Practical Steps to Scale When Needed
For most use cases, scaling within OLLM is straightforward:
To increase capacity, load additional credits through your OLLM plan
For sustained high-volume workloads, document processing pipelines, customer-facing AI features, or internal tooling at scale, contact the OLLM sales team to discuss reserving capacity ahead of demand.
For enterprise requirements, guaranteed token limits, reserved capacity, or predictable fixed-cost pricing, contact the OLLM sales team to discuss a plan tailored to your organization's needs.
Reserving capacity in advance ensures rate limits do not become a production incident.
Centralized observability is not just an operational convenience; it is what makes scaling auditable. As inference volume grows across multiple providers and models, engineering and finance teams need a single source of truth for spend, latency, and token usage. OLLM's dashboard provides exactly that:

Spend trends, average time-to-first-token, request volume, and per-request cost breakdowns are all visible in one place, exportable to CSV for finance reconciliation or compliance reporting. As usage scales, this view scales with it, without requiring teams to stitch together data from multiple provider consoles.
Security Posture Holds at Scale
Gateway-layer scaling carries one important property: security controls scale with it. TEE-backed execution paths, zero-retention defaults, and attestation reporting apply at the request level, not at a fixed infrastructure boundary that gets bypassed under load. As volume increases, the same enforceable configuration guardrails remain in effect across every request.

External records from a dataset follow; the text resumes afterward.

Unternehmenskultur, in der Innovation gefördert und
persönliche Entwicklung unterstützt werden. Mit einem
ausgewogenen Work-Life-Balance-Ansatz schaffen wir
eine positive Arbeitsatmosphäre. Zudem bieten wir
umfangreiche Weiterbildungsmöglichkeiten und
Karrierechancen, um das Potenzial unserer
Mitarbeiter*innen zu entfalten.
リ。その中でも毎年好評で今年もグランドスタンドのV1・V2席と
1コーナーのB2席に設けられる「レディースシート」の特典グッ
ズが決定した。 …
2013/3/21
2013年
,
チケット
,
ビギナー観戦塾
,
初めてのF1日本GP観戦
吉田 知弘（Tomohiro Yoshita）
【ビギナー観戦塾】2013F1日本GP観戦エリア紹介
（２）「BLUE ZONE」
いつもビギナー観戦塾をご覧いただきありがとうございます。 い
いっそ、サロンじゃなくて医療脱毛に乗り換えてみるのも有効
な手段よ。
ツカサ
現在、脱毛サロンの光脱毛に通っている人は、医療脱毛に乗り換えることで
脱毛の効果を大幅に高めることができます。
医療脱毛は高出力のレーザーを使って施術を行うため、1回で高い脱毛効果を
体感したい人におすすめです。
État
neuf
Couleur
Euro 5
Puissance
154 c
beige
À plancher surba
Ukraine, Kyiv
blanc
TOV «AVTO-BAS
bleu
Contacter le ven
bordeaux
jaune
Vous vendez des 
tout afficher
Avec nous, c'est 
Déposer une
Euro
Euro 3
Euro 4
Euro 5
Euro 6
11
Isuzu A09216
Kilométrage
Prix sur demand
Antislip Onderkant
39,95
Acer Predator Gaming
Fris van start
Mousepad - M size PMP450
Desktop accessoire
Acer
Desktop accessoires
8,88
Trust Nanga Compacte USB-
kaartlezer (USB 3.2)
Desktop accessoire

Conclusion: Confidential AI Is No Longer Optional for Enterprise Use
The direction of enterprise AI is clear: sensitive workloads are moving into production, regulated industries are tightening requirements, and security can no longer live at the application layer. OLLM brings hardware-backed isolation, cryptographic attestation evidence, zero prompt/response retention by default, and gateway-layer scaling, all configurable at the infrastructure level, consistently across every provider and model.

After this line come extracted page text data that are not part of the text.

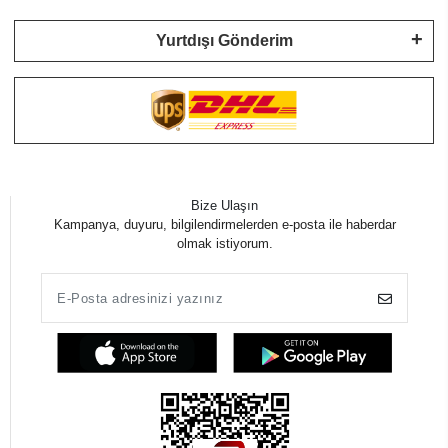
Yurtdışı Gönderim
Bize Ulaşın
Kampanya, duyuru, bilgilendirmelerden e-posta ile haberdar
olmak istiyorum.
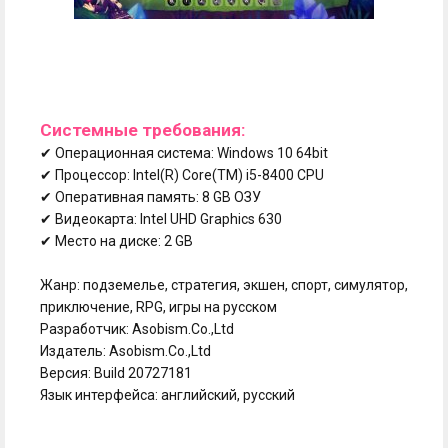
Системные требования:
✔ Операционная система: Windows 10 64bit
✔ Процессор: Intel(R) Core(TM) i5-8400 CPU
✔ Оперативная память: 8 GB ОЗУ
✔ Видеокарта: Intel UHD Graphics 630
✔ Место на диске: 2 GB
Жанр: подземелье, стратегия, экшен, спорт, симулятор,
приключение, RPG, игры на русском
Разработчик: Asobism.Co.,Ltd
Издатель: Asobism.Co.,Ltd
Версия: Build 20727181
Язык интерфейса: английский, русский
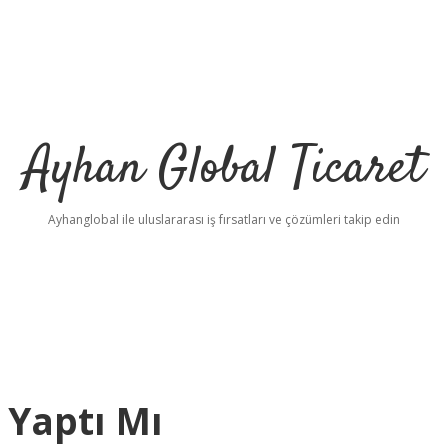
Ayhan Global Ticaret
Ayhanglobal ile uluslararası iş fırsatları ve çözümleri takip edin
 Yaptı Mı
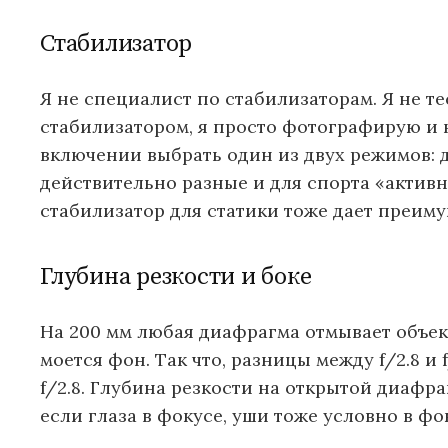
Стабилизатор
Я не специалист по стабилизаторам. Я не 
стабилизатором, я просто фотографирую и 
включении выбрать один из двух режимов: 
действительно разные и для спорта «актив
стабилизатор для статики тоже дает преиму
Глубина резкости и боке
На 200 мм любая диафрагма отмывает объект
моется фон. Так что, разницы между f/2.8 и
f/2.8. Глубина резкости на открытой диафра
если глаза в фокусе, уши тоже условно в фо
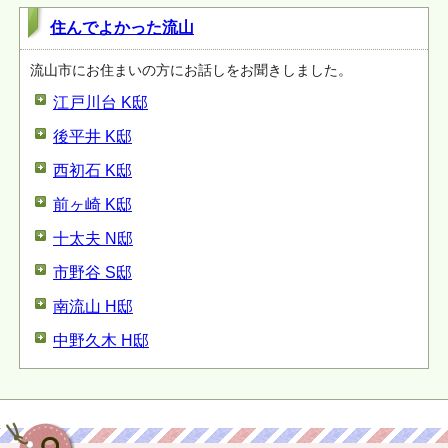
住んでよかった流山
流山市にお住まいの方にお話しをお聞きしました。
江戸川台 K邸
後平井 K邸
西初石 K邸
前ヶ崎 K邸
十太夫 N邸
市野谷 S邸
南流山 H邸
中野久木 H邸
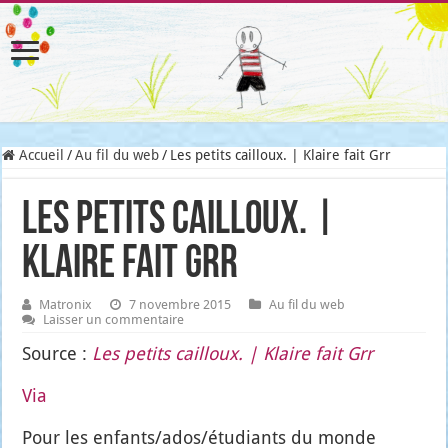
Accueil
/
Au fil du web
/
Les petits cailloux. | Klaire fait Grr
Les petits cailloux. |
Klaire fait Grr
Matronix
7 novembre 2015
Au fil du web
Laisser un commentaire
Source :
Les petits cailloux. | Klaire fait Grr
Via
Pour les enfants/ados/étudiants du monde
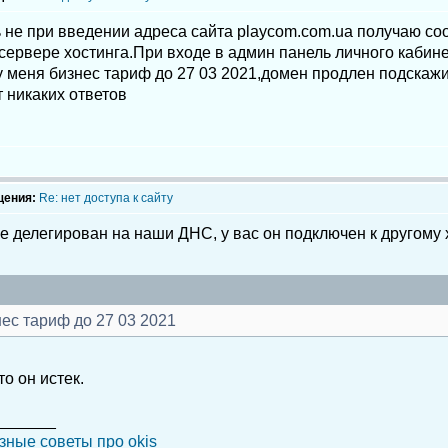
 не при введении адреса сайта playcom.com.ua получаю со
сервере хостинга.При входе в админ панель личного кабин
у меня бизнес тариф до 27 03 2021,домен продлен подскажи
ет никаких ответов
щения:
Re: нет доступа к сайту
 делегирован на наши ДНС, у вас он подключен к другому х
нес тариф до 27 03 2021
то он истек.
_______
зные советы про okis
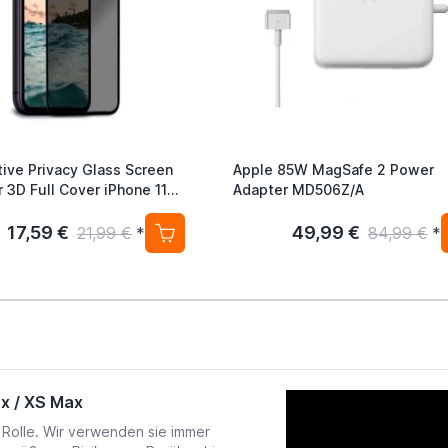
ive Privacy Glass Screen
Apple 85W MagSafe 2 Power
r 3D Full Cover iPhone 11
Adapter MD506Z/A
17,59 €
49,99 €
21,99 €
*
84,99 €
*
ax / XS Max
Rolle. Wir verwenden sie immer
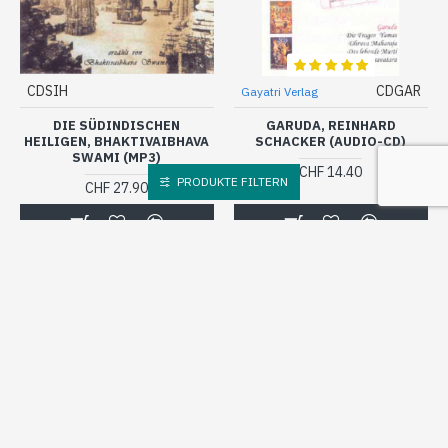
CDSIH
CDGAR
Gayatri Verlag
DIE SÜDINDISCHEN
GARUDA, REINHARD
HEILIGEN, BHAKTIVAIBHAVA
SCHACKER (AUDIO-CD)
SWAMI (MP3)
CHF 14.40
PRODUKTE FILTERN
CHF 27.90
? Frage
? Frage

To see how OLLM fits your enterprise security requirements, explore the documentation or reach out to the team at ollm.com.
FAQs
1. What is a confidential AI gateway, and how is it different from a standard LLM API proxy?
A standard LLM proxy forwards requests and handles authentication. A confidential AI gateway goes further, enforcing zero-retention defaults, routing to hardware-isolated execution environments, and generating cryptographic attestation proofs that verify inference integrity. The security is infrastructure-level, not application-level.
2. How does Intel TDX differ from NVIDIA GPU attestation in LLM inference security?
Intel TDX isolates execution at the VM level, protecting the CPU-side orchestration of a request inside a hardware-enforced confidential boundary. NVIDIA GPU attestation extends that trust to the GPU, where the actual matrix computation for LLM inference runs. Both are needed for end-to-end hardware-backed security across the full inference path.
3. Does OLLM support HIPAA or SOC 2 compliant AI infrastructure?
OLLM's architecture, TEE-backed execution, configurable zero-retention controls, and cryptographic attestation reporting directly support the technical controls required by frameworks like HIPAA and SOC 2. Specific compliance mapping depends on your deployment configuration and organizational requirements.
4. How does OLLM handle zero data retention across multiple LLM providers?
OLLM defaults to not persistently storing prompt or response content at the gateway layer, regardless of which underlying provider handles the request. Usage metadata such as tokens, costs, and timestamps may still be logged for billing and operational purposes.
5. What is TEE cryptographic attestation, and why does it matter for enterprise AI?
TEE attestation is a hardware-generated cryptographic proof that confirms a workload ran inside a genuine, unmodified trusted execution environment. For enterprises, it replaces provider self-reporting with independently verifiable evidence, which is critical in regulated industries where the auditability of AI infrastructure is a compliance requirement.